Manually obtainining a list of primes $\leq n$, by using the root of n?

Question

In my abstract math class I learned that if we want to get a list of primes $\leq n$ manually, we have to calculate the root of n, and the floor of that result will be the greatest number for which to calculate divisibility.

Ex:

If we want the primes $\leq$ 50.

We write all of them, and remove every value divisible by each of the numbers $\leq$ than $\sqrt{n}$. After doing this, we will have a list of primes.

But why does this root of n work as a 'stop now' designator? I proved that for every composite number n, there is a prime factor $\leq \sqrt{n}$, but I still can't explain the first thing using this fact.

Answer 1

As you say, we take the numbers from $1$ to $n$, and remove all the multiples of each $k$ from $2$ through $\sqrt n$. This removes all the composite numbers. Why?

Suppose $c$ is any composite number less than or equal to $n$. We want to show that $c$ is removed. Then by the second fact you observed, $c$ has a prime factor at most $\sqrt c$. Since $c\le n$, $\sqrt c \le \sqrt n$. So $c$ has a prime factor $p$ of not more than $\sqrt n$, and is therefore a multiple of $p$. When we remove all the multiples of $p$ from our list, we will remove $c$.

But this holds for every composite number $c$ that is not more than $n$, so removing all the multiples of numbers up to $\sqrt n$ removes all the composite numbers.

On the other hand, it is clear that we cannot stop sooner. If $n = p^2$ then $n$ is composite and must be removed. But we will not remove $n$ itself until we remove the multiples of $p = \sqrt n$.

Answer 2

Every composite number $n$ is divisible by a prime that is less than or equal to $\sqrt{n}$.

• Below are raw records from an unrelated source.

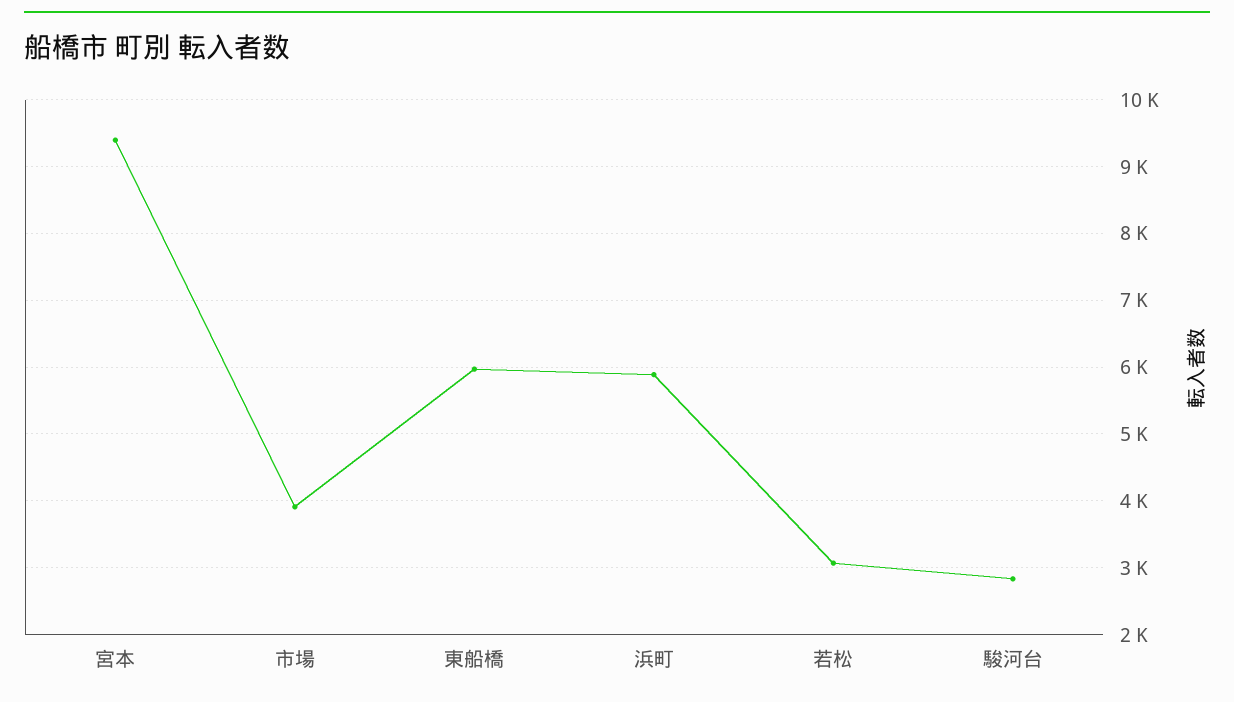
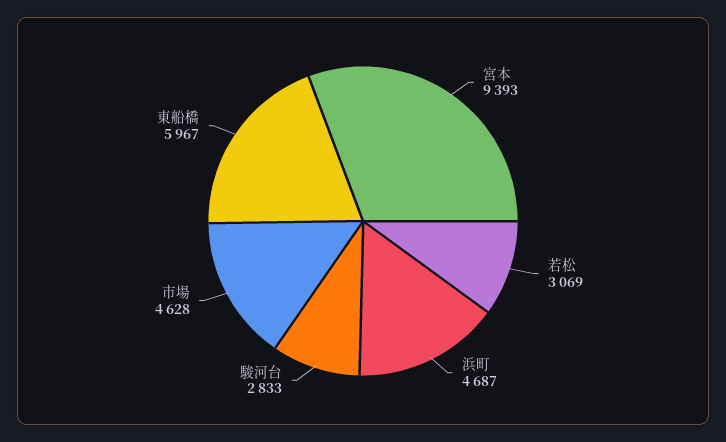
  {
    "宮本": 9393,
-   "市場": 3900,
+   "市場": 4628,
    "東船橋": 5967,
-   "浜町": 5900,
+   "浜町": 4687,
    "若松": 3069,
    "駿河台": 2833
  }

So if $n$ is not divisible by any prime up to $\sqrt{n}$, then $n$ must itself be prime.

Thus if, as in your example you want primes up to $50$, once you've eliminated nontrivial multiples of $2,3,5$, and $7$, any remaining numbers will be prime. (Of course $1$ should also be eliminated.)

Answer 3

Any composite number $n$ has the factors $m\times k$. Lets assume $k>m$. If both of these factors are greater than $\sqrt{n}$ then we have $k, m>\sqrt n$, and $k\times m > n$, which is absurd. Thus at least one of the factors must be less than $\sqrt{n}$, in this case $m$. If we have found such one factor, it will be enough to prove that $n$ is composite.

We also know that the factors are integers, so we can use the floor function $\lfloor\sqrt n\rfloor$ because $m$ is by definition an integer.

Answer 4

You've already done it. "I proved that for every composite number $n$, there is a prime factor $\leq \sqrt{n}$." If you have indeed proved this, then you already have the explanation.

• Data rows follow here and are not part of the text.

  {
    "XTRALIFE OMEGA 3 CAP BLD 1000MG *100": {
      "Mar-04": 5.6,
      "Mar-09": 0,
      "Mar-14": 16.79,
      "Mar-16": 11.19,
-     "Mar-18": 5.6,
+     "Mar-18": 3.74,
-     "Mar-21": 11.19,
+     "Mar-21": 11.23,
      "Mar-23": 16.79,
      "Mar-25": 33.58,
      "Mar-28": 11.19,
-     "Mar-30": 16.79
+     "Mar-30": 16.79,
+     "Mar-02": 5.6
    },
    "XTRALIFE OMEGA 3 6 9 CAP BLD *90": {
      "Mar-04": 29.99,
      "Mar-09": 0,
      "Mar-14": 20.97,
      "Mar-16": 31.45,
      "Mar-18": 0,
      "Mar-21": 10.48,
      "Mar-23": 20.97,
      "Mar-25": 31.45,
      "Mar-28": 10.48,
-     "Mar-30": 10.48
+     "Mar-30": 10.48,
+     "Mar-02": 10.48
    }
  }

Let's say $m = \lceil \sqrt{n} \rceil + 1$. Do you know if $m$ is prime or composite? If $m$ is composite, then it has a prime factor less than $\sqrt{n}$. But if $m$ is prime, it does not have a prime factor less than $\sqrt{n}$, for it is its own prime factor!

With your example of $n = 50$, we have $m = 8$. Obviously $8$ is composite, but if we were unsure, we'd only have to test its divisibility by four primes, namely $2, 3, 5, 7$.

Perhaps the sieve of Eratosthenes can clarify this for you. Write the numbers from $1$ to $50$ in a rectangular array. Circle $2$ and cross off all higher even numbers. Circle $3$ and cross off all higher multiples of $3$. But $6$ has already been crossed off on account of being even. Likewise you don't have to worry about $12$ or $18$, or $24$ etc., they should already be taken care of.

Do the same with $5$. The next number you need to cross off at this point is $25$. And when you get to $7$, the next number you need to cross off is $49$. If for some strange reason you neglected to cross $50$ off for being even, you should have crossed it off for being a multiple of $5$.

Answer 5

Designate $p$ as the smallest prime which we don't assess our candidate number $c$ for divisibility. So if we check $c$ against all the primes up to (and less than) $p$, and none of them divide $c$, then either:

1. $c \geq p^2$, or
2. $c$ is prime.

If $c < p^2$ and composite, it must have a prime factor less than $p$. Suppose instead that $c$ has two prime factors $q_1,q_2 \geq p$. However then $c\geq q_1q_2 \geq p^2$, contradicting $c < p^2$.

If you actually undertake the sieve exercise, eliminate multiples of the primes in succession, you'll see that the first new number removed with a new prime is the square of that prime.